The Senators complain that insurers have evaded the MLR by vertically integrating with other companies in the healthcare supply chain. “Cigna, United Health, and CVS Aetna each own or are affiliated with the country’s three largest PBMs,” they write. Insurers are also increasingly buying providers. CVS this year acquired primary care provider Oak Street Health.
“Just a year after the MLR requirement was put in place, UnitedHealth Group formed Optum, which now includes a PBM and a specialty pharmacy, as well as over 70,000 physicians,” the Senators write. Coincidence? “Today, UnitedHealth Group sends 25 percent of its medical claim revenue to its Optum subsidiaries—in other words, to itself.”
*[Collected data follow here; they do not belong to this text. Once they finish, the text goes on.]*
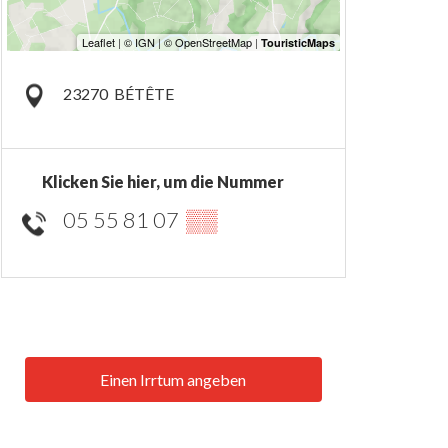
23270
BÉTÊTE
Klicken Sie hier, um die Nummer
05 55 81 07
▒▒
Einen Irrtum angeben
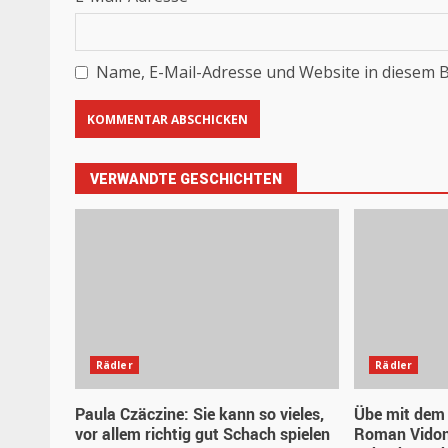
Name, E-Mail-Adresse und Website in diesem 
VERWANDTE GESCHICHTEN
Rädler
Rädler
Paula Czäczine: Sie kann so vieles,
Übe mit dem 
vor allem richtig gut Schach spielen
Roman Vidon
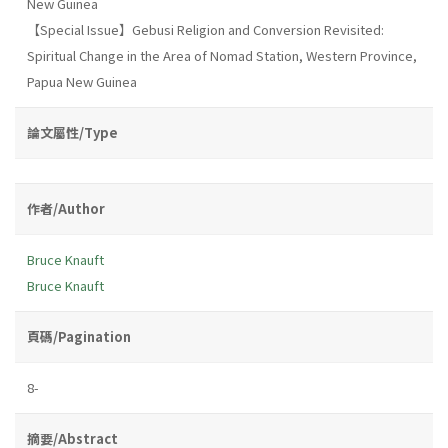
New Guinea
【Special Issue】Gebusi Religion and Conversion Revisited:
Spiritual Change in the Area of Nomad Station, Western Province,
Papua New Guinea
論文屬性/Type
作者/Author
Bruce Knauft
Bruce Knauft
頁碼/Pagination
8-
摘要/Abstract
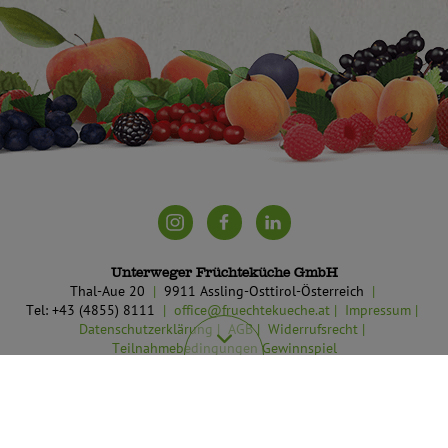
Unterweger Früchteküche GmbH
Thal-Aue 20
9911 Assling-Osttirol-Österreich
Tel: +43 (4855) 8111
office@fruechtekueche.at
Impressum
Datenschutzerklärung
AGB
Widerrufsrecht
Teilnahmebedingungen Gewinnspiel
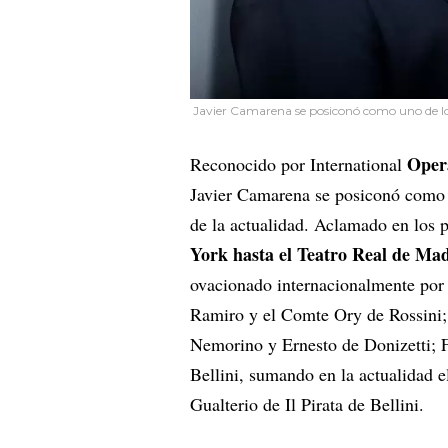
Javier Camarena se posiconó como uno de los 
Oper
Reconocido por International
Javier Camarena se posiconó como u
de la actualidad. Aclamado en los p
York hasta el Teatro Real de Ma
ovacionado internacionalmente por 
Ramiro y el Comte Ory de Rossini;
Nemorino y Ernesto de Donizetti; 
Bellini, sumando en la actualidad
Gualterio de Il Pirata de Bellini.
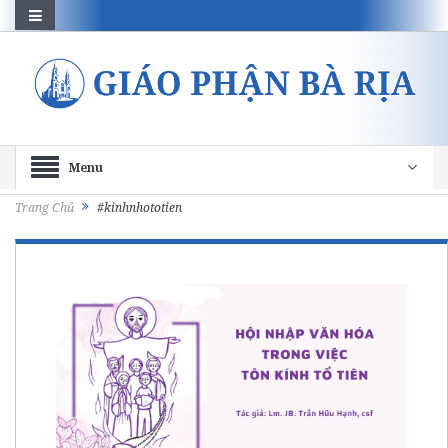
Menu
Trang Chủ
#kinhnhototien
They correctly point out that an insurance conglomerate can inflate medical payments to affiliates to comply with the MLR “while keeping more money for itself.” Market competition would normally act as a check on premiums and profits. However, by driving industry consolidation, ObamaCare has reduced healthcare competition and increased costs.
Hospitals have acquired independent physician practices to gain more leverage with vertically integrated insurers, allowing them to bill more for services. Independent pharmacies have closed or been sold to the giants. It’s no surprise, then, that health premiums have risen on average about 20% faster since 2011 when the MLR took effect than in the five preceding years.
ObamaCare’s market distortions are spurring a bipartisan movement in Congress to regulate PBMs. It’s a familiar story: Big government intervention creates incentives and raises costs that help big business, and then politicians demand more government intervention to fix the distortions they caused.
Elizabeth Warren Has an ObamaCare Epiphany, The Wall Street Journal, Nov 2023
https://www.msn.com/en-us/money/other/e ... r-AA1kunTI
Once again, it looks like insurance companies have found a way to rig the system.
So it looks like the passage of one comprehensive system of laws has caused a problem, and now it looks like they're going to have to pass another law to patch the problem.
Only I suspect this new law, to limit monopolies, will end up having unintended effects combined with the original package and will push up prices and reduce the possibility for health savings, which was part of the whole package deal in Obamacare. It was argued that through vertical integration, insurance companies would be able to achieve cost savings.
I bet the insurance companies only avoided pouring money behind opposing Obamacare, back during the time it was passed, because of provisions like this that they knew would benefit them. So part of this does seem like a little bit of a "bait and switch".